* [Supplied data]:
▬▬▬▬▬▬▬▬▬▬
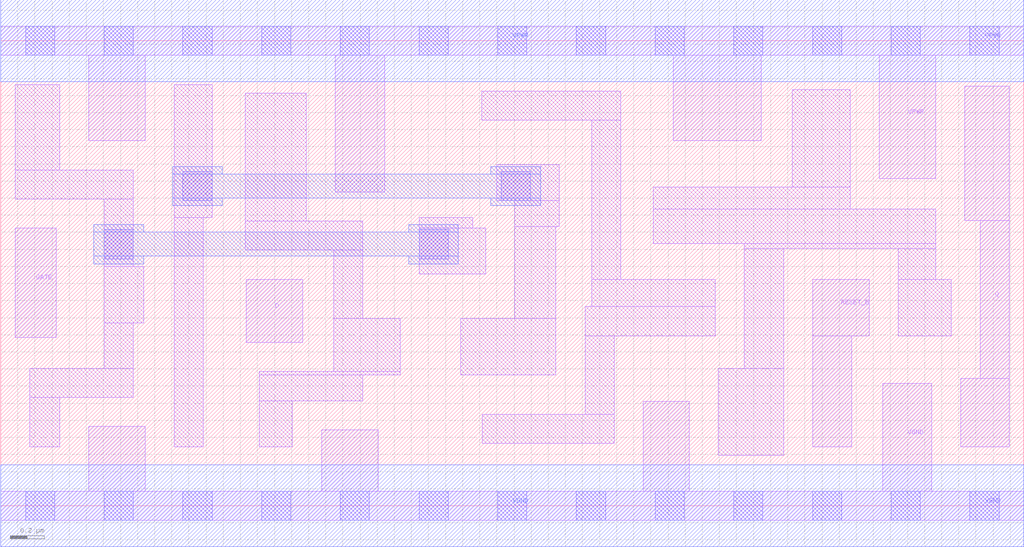
<source format=lef>
# Copyright 2020 The SkyWater PDK Authors
#
# Licensed under the Apache License, Version 2.0 (the "License");
# you may not use this file except in compliance with the License.
# You may obtain a copy of the License at
#
#     https://www.apache.org/licenses/LICENSE-2.0
#
# Unless required by applicable law or agreed to in writing, software
# distributed under the License is distributed on an "AS IS" BASIS,
# WITHOUT WARRANTIES OR CONDITIONS OF ANY KIND, either express or implied.
# See the License for the specific language governing permissions and
# limitations under the License.
#
# SPDX-License-Identifier: Apache-2.0

VERSION 5.7 ;
  NAMESCASESENSITIVE ON ;
  NOWIREEXTENSIONATPIN ON ;
  DIVIDERCHAR "/" ;
  BUSBITCHARS "[]" ;
UNITS
  DATABASE MICRONS 200 ;
END UNITS
MACRO sky130_fd_sc_hd__dlrtp_1
  CLASS CORE ;
  SOURCE USER ;
  FOREIGN sky130_fd_sc_hd__dlrtp_1 ;
  ORIGIN  0.000000  0.000000 ;
  SIZE  5.980000 BY  2.720000 ;
  SYMMETRY X Y R90 ;
  SITE unithd ;
  PIN D
    ANTENNAGATEAREA  0.159000 ;
    DIRECTION INPUT ;
    USE SIGNAL ;
    PORT
      LAYER li1 ;
        RECT 1.435000 0.955000 1.765000 1.325000 ;
    END
  END D
  PIN Q
    ANTENNADIFFAREA  0.429000 ;
    DIRECTION OUTPUT ;
    USE SIGNAL ;
    PORT
      LAYER li1 ;
        RECT 5.610000 0.345000 5.895000 0.745000 ;
        RECT 5.635000 1.670000 5.895000 2.455000 ;
        RECT 5.725000 0.745000 5.895000 1.670000 ;
    END
  END Q
  PIN RESET_B
    ANTENNAGATEAREA  0.247500 ;
    DIRECTION INPUT ;
    USE SIGNAL ;
    PORT
      LAYER li1 ;
        RECT 4.745000 0.345000 4.975000 0.995000 ;
        RECT 4.745000 0.995000 5.075000 1.325000 ;
    END
  END RESET_B
  PIN GATE
    ANTENNAGATEAREA  0.159000 ;
    DIRECTION INPUT ;
    USE CLOCK ;
    PORT
      LAYER li1 ;
        RECT 0.085000 0.985000 0.325000 1.625000 ;
    END
  END GATE
  PIN VGND
    DIRECTION INOUT ;
    SHAPE ABUTMENT ;
    USE GROUND ;
    PORT
      LAYER li1 ;
        RECT 0.000000 -0.085000 5.980000 0.085000 ;
        RECT 0.515000  0.085000 0.845000 0.465000 ;
        RECT 1.875000  0.085000 2.205000 0.445000 ;
        RECT 3.755000  0.085000 4.025000 0.610000 ;
        RECT 5.155000  0.085000 5.440000 0.715000 ;
      LAYER mcon ;
        RECT 0.145000 -0.085000 0.315000 0.085000 ;
        RECT 0.605000 -0.085000 0.775000 0.085000 ;
        RECT 1.065000 -0.085000 1.235000 0.085000 ;
        RECT 1.525000 -0.085000 1.695000 0.085000 ;
        RECT 1.985000 -0.085000 2.155000 0.085000 ;
        RECT 2.445000 -0.085000 2.615000 0.085000 ;
        RECT 2.905000 -0.085000 3.075000 0.085000 ;
        RECT 3.365000 -0.085000 3.535000 0.085000 ;
        RECT 3.825000 -0.085000 3.995000 0.085000 ;
        RECT 4.285000 -0.085000 4.455000 0.085000 ;
        RECT 4.745000 -0.085000 4.915000 0.085000 ;
        RECT 5.205000 -0.085000 5.375000 0.085000 ;
        RECT 5.665000 -0.085000 5.835000 0.085000 ;
      LAYER met1 ;
        RECT 0.000000 -0.240000 5.980000 0.240000 ;
    END
  END VGND
  PIN VPWR
    DIRECTION INOUT ;
    SHAPE ABUTMENT ;
    USE POWER ;
    PORT
      LAYER li1 ;
        RECT 0.000000 2.635000 5.980000 2.805000 ;
        RECT 0.515000 2.135000 0.845000 2.635000 ;
        RECT 1.955000 1.835000 2.245000 2.635000 ;
        RECT 3.930000 2.135000 4.445000 2.635000 ;
        RECT 5.135000 1.915000 5.465000 2.635000 ;
      LAYER mcon ;
        RECT 0.145000 2.635000 0.315000 2.805000 ;
        RECT 0.605000 2.635000 0.775000 2.805000 ;
        RECT 1.065000 2.635000 1.235000 2.805000 ;
        RECT 1.525000 2.635000 1.695000 2.805000 ;
        RECT 1.985000 2.635000 2.155000 2.805000 ;
        RECT 2.445000 2.635000 2.615000 2.805000 ;
        RECT 2.905000 2.635000 3.075000 2.805000 ;
        RECT 3.365000 2.635000 3.535000 2.805000 ;
        RECT 3.825000 2.635000 3.995000 2.805000 ;
        RECT 4.285000 2.635000 4.455000 2.805000 ;
        RECT 4.745000 2.635000 4.915000 2.805000 ;
        RECT 5.205000 2.635000 5.375000 2.805000 ;
        RECT 5.665000 2.635000 5.835000 2.805000 ;
      LAYER met1 ;
        RECT 0.000000 2.480000 5.980000 2.960000 ;
    END
  END VPWR
  OBS
    LAYER li1 ;
      RECT 0.085000 1.795000 0.775000 1.965000 ;
      RECT 0.085000 1.965000 0.345000 2.465000 ;
      RECT 0.170000 0.345000 0.345000 0.635000 ;
      RECT 0.170000 0.635000 0.775000 0.805000 ;
      RECT 0.605000 0.805000 0.775000 1.070000 ;
      RECT 0.605000 1.070000 0.835000 1.400000 ;
      RECT 0.605000 1.400000 0.775000 1.795000 ;
      RECT 1.015000 0.345000 1.185000 1.685000 ;
      RECT 1.015000 1.685000 1.235000 2.465000 ;
      RECT 1.430000 1.495000 2.115000 1.665000 ;
      RECT 1.430000 1.665000 1.785000 2.415000 ;
      RECT 1.510000 0.345000 1.705000 0.615000 ;
      RECT 1.510000 0.615000 2.115000 0.765000 ;
      RECT 1.510000 0.765000 2.335000 0.785000 ;
      RECT 1.945000 0.785000 2.335000 1.095000 ;
      RECT 1.945000 1.095000 2.115000 1.495000 ;
      RECT 2.445000 1.355000 2.835000 1.625000 ;
      RECT 2.445000 1.625000 2.760000 1.685000 ;
      RECT 2.690000 0.765000 3.245000 1.095000 ;
      RECT 2.810000 2.255000 3.625000 2.425000 ;
      RECT 2.815000 0.365000 3.585000 0.535000 ;
      RECT 2.900000 1.785000 3.265000 1.995000 ;
      RECT 3.005000 1.095000 3.245000 1.635000 ;
      RECT 3.005000 1.635000 3.265000 1.785000 ;
      RECT 3.415000 0.535000 3.585000 0.995000 ;
      RECT 3.415000 0.995000 4.175000 1.165000 ;
      RECT 3.455000 1.165000 4.175000 1.325000 ;
      RECT 3.455000 1.325000 3.625000 2.255000 ;
      RECT 3.815000 1.535000 5.465000 1.735000 ;
      RECT 3.815000 1.735000 4.965000 1.865000 ;
      RECT 4.195000 0.295000 4.575000 0.805000 ;
      RECT 4.345000 0.805000 4.575000 1.505000 ;
      RECT 4.345000 1.505000 5.465000 1.535000 ;
      RECT 4.625000 1.865000 4.965000 2.435000 ;
      RECT 5.245000 0.995000 5.555000 1.325000 ;
      RECT 5.245000 1.325000 5.465000 1.505000 ;
    LAYER mcon ;
      RECT 0.605000 1.445000 0.775000 1.615000 ;
      RECT 1.065000 1.785000 1.235000 1.955000 ;
      RECT 2.445000 1.445000 2.615000 1.615000 ;
      RECT 2.925000 1.785000 3.095000 1.955000 ;
    LAYER met1 ;
      RECT 0.545000 1.415000 0.835000 1.460000 ;
      RECT 0.545000 1.460000 2.675000 1.600000 ;
      RECT 0.545000 1.600000 0.835000 1.645000 ;
      RECT 1.005000 1.755000 1.295000 1.800000 ;
      RECT 1.005000 1.800000 3.155000 1.940000 ;
      RECT 1.005000 1.940000 1.295000 1.985000 ;
      RECT 2.385000 1.415000 2.675000 1.460000 ;
      RECT 2.385000 1.600000 2.675000 1.645000 ;
      RECT 2.865000 1.755000 3.155000 1.800000 ;
      RECT 2.865000 1.940000 3.155000 1.985000 ;
  END
END sky130_fd_sc_hd__dlrtp_1

</source>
▬▬▬▬▬▬▬▬▬▬
Leave out the pictures and repeat exactly the lines from the start of the material through the line that contains "# WITHOUT WARRANTIES", both included.

* [Answer box]:
<source format=lef>
# Copyright 2020 The SkyWater PDK Authors
#
# Licensed under the Apache License, Version 2.0 (the "License");
# you may not use this file except in compliance with the License.
# You may obtain a copy of the License at
#
#     https://www.apache.org/licenses/LICENSE-2.0
#
# Unless required by applicable law or agreed to in writing, software
# distributed under the License is distributed on an "AS IS" BASIS,
# WITHOUT WARRANTIES OR CONDITIONS OF ANY KIND, either express or implied.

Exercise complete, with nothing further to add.